Big data platforms being held back by skills shortage

DataIQ News

Three quarters of businesses (74%) expect their big data platforms to drive reliable, useful, and profitable business applications by the end of 2019, even though only 12% say they are seeing this value at the moment.

A study from Unravel and Sapio Research found that around half of business leaders (49%) blame a lack of skills and experience in developing apps and analytics for big data, suggesting that most organisations are some way from realising big data’s business value.

Although 84% of respondents claim their big data projects usually deliver on expectations, only 17% currently rate the performance of their big data platforms as ‘optimal’.

There are stark differences between how managers and senior teams see their big data platforms: 13% of VPs, directors and C-suite members report their platform only meets half of its KPIs, but more than double the number of managers (29%) say the same.

When it comes to the top priorities for improvement, data analysis was cited by 43% of respondents, followed by data transformation (39%) and data visualisation (37%).

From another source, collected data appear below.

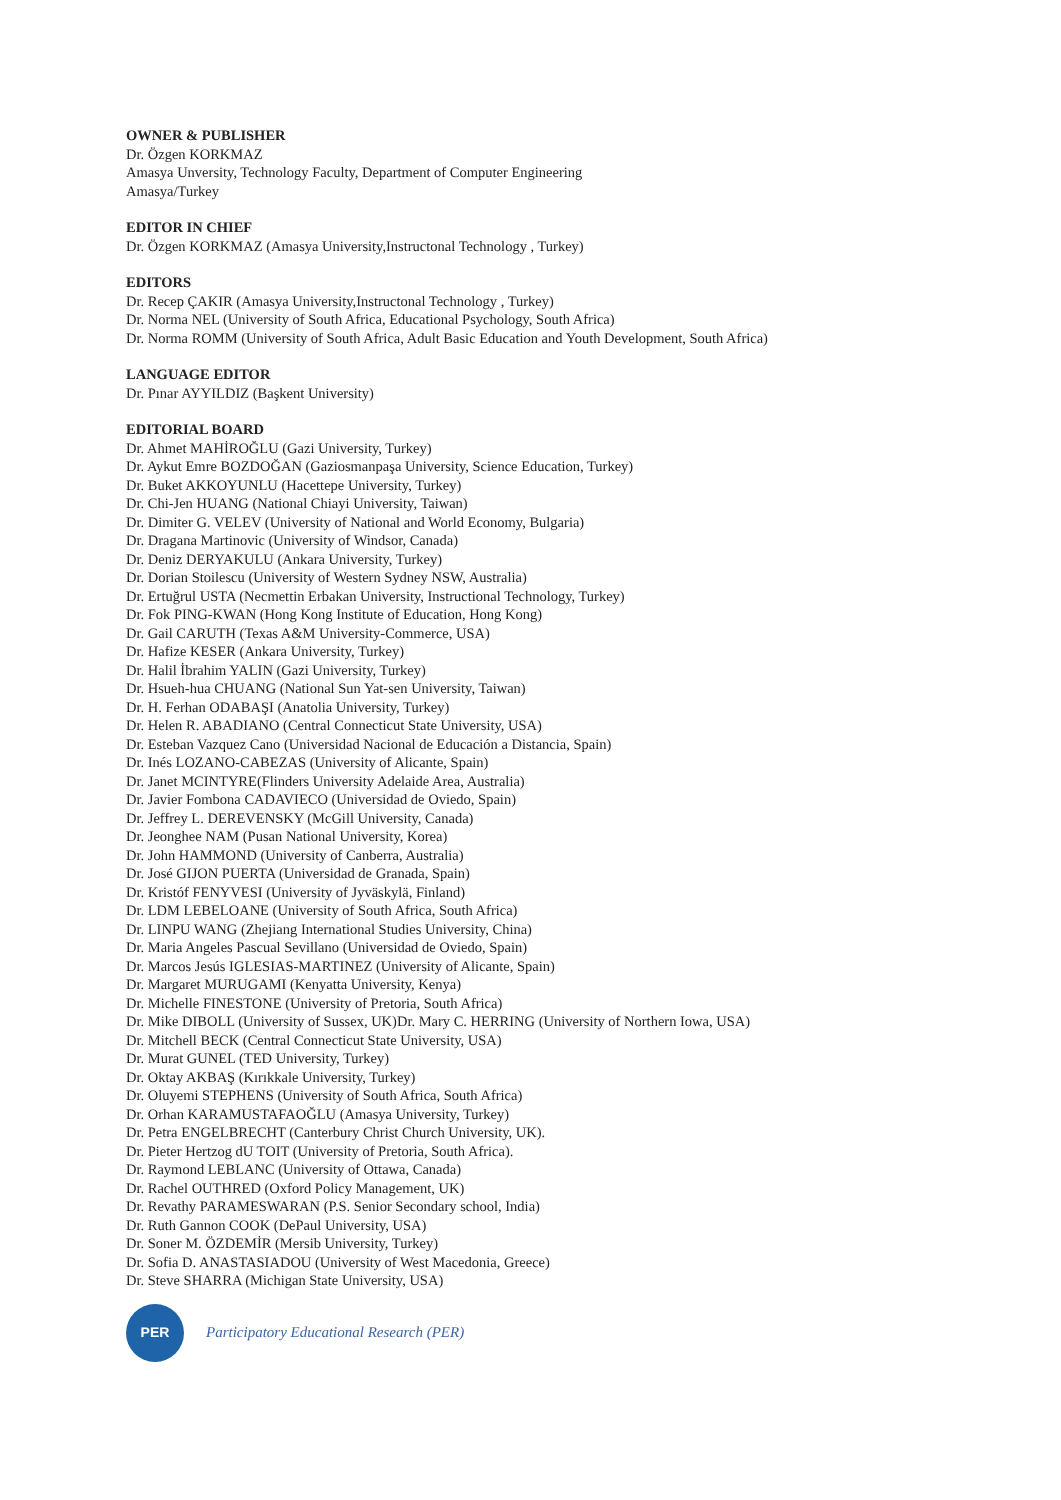OWNER & PUBLISHER
Dr. Özgen KORKMAZ
Amasya Unversity, Technology Faculty, Department of Computer Engineering
Amasya/Turkey
EDITOR IN CHIEF
Dr. Özgen KORKMAZ (Amasya University,Instructonal Technology , Turkey)
EDITORS
Dr. Recep ÇAKIR (Amasya University,Instructonal Technology , Turkey)
Dr. Norma NEL (University of South Africa, Educational Psychology, South Africa)
Dr. Norma ROMM (University of South Africa, Adult Basic Education and Youth Development, South Africa)
LANGUAGE EDITOR
Dr. Pınar AYYILDIZ (Başkent University)
EDITORIAL BOARD
Dr. Ahmet MAHİROĞLU (Gazi University, Turkey)
Dr. Aykut Emre BOZDOĞAN (Gaziosmanpaşa University, Science Education, Turkey)
Dr. Buket AKKOYUNLU (Hacettepe University, Turkey)
Dr. Chi-Jen HUANG (National Chiayi University, Taiwan)
Dr. Dimiter G. VELEV (University of National and World Economy, Bulgaria)
Dr. Dragana Martinovic (University of Windsor, Canada)
Dr. Deniz DERYAKULU (Ankara University, Turkey)
Dr. Dorian Stoilescu (University of Western Sydney NSW, Australia)
Dr. Ertuğrul USTA (Necmettin Erbakan University, Instructional Technology, Turkey)
Dr. Fok PING-KWAN (Hong Kong Institute of Education, Hong Kong)
Dr. Gail CARUTH (Texas A&M University-Commerce, USA)
Dr. Hafize KESER (Ankara University, Turkey)
Dr. Halil İbrahim YALIN (Gazi University, Turkey)
Dr. Hsueh-hua CHUANG (National Sun Yat-sen University, Taiwan)
Dr. H. Ferhan ODABAŞI (Anatolia University, Turkey)
Dr. Helen R. ABADIANO (Central Connecticut State University, USA)
Dr. Esteban Vazquez Cano (Universidad Nacional de Educación a Distancia, Spain)
Dr. Inés LOZANO-CABEZAS (University of Alicante, Spain)
Dr. Janet MCINTYRE(Flinders University Adelaide Area, Australia)
Dr. Javier Fombona CADAVIECO (Universidad de Oviedo, Spain)
Dr. Jeffrey L. DEREVENSKY (McGill University, Canada)
Dr. Jeonghee NAM (Pusan National University, Korea)
Dr. John HAMMOND (University of Canberra, Australia)
Dr. José GIJON PUERTA (Universidad de Granada, Spain)
Dr. Kristóf FENYVESI (University of Jyväskylä, Finland)
Dr. LDM LEBELOANE (University of South Africa, South Africa)
Dr. LINPU WANG (Zhejiang International Studies University, China)
Dr. Maria Angeles Pascual Sevillano (Universidad de Oviedo, Spain)
Dr. Marcos Jesús IGLESIAS-MARTINEZ (University of Alicante, Spain)
Dr. Margaret MURUGAMI (Kenyatta University, Kenya)
Dr. Michelle FINESTONE (University of Pretoria, South Africa)
Dr. Mike DIBOLL (University of Sussex, UK)Dr. Mary C. HERRING (University of Northern Iowa, USA)
Dr. Mitchell BECK (Central Connecticut State University, USA)
Dr. Murat GUNEL (TED University, Turkey)
Dr. Oktay AKBAŞ (Kırıkkale University, Turkey)
Dr. Oluyemi STEPHENS (University of South Africa, South Africa)
Dr. Orhan KARAMUSTAFAOĞLU (Amasya University, Turkey)
Dr. Petra ENGELBRECHT (Canterbury Christ Church University, UK).
Dr. Pieter Hertzog dU TOIT (University of Pretoria, South Africa).
Dr. Raymond LEBLANC (University of Ottawa, Canada)
Dr. Rachel OUTHRED (Oxford Policy Management, UK)
Dr. Revathy PARAMESWARAN (P.S. Senior Secondary school, India)
Dr. Ruth Gannon COOK (DePaul University, USA)
Dr. Soner M. ÖZDEMİR (Mersib University, Turkey)
Dr. Sofia D. ANASTASIADOU (University of West Macedonia, Greece)
Dr. Steve SHARRA (Michigan State University, USA)
PER
Participatory Educational Research (PER)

Meanwhile, the study also found that most businesses are not yet using big data applications to grow their businesses; the top four most profitable and effective uses of big data are currently cybersecurity intelligence (42%); risk, regulatory, compliance reporting (41%); predictive analytics for preventative maintenance (35%); and fraud detection and prevention (35%).

Unravel Data chief executive Kunal Agarwal said: “Most organisations have high hopes for what big data applications can do for them – and rightly so. But reliable performance is still some way off, which could delay the benefits businesses hunger after. The challenge now is to ensure the big data stack performs reliably and efficiently, so the next generation of applications, across analytics, AI and machine learning, can deliver on those aspirations.

“Only then might we see organisations flip their mindset from thinking of big data as fuel for defensive activities, like cyber-security and compliance, to seeing it as a catalyst for business growth.”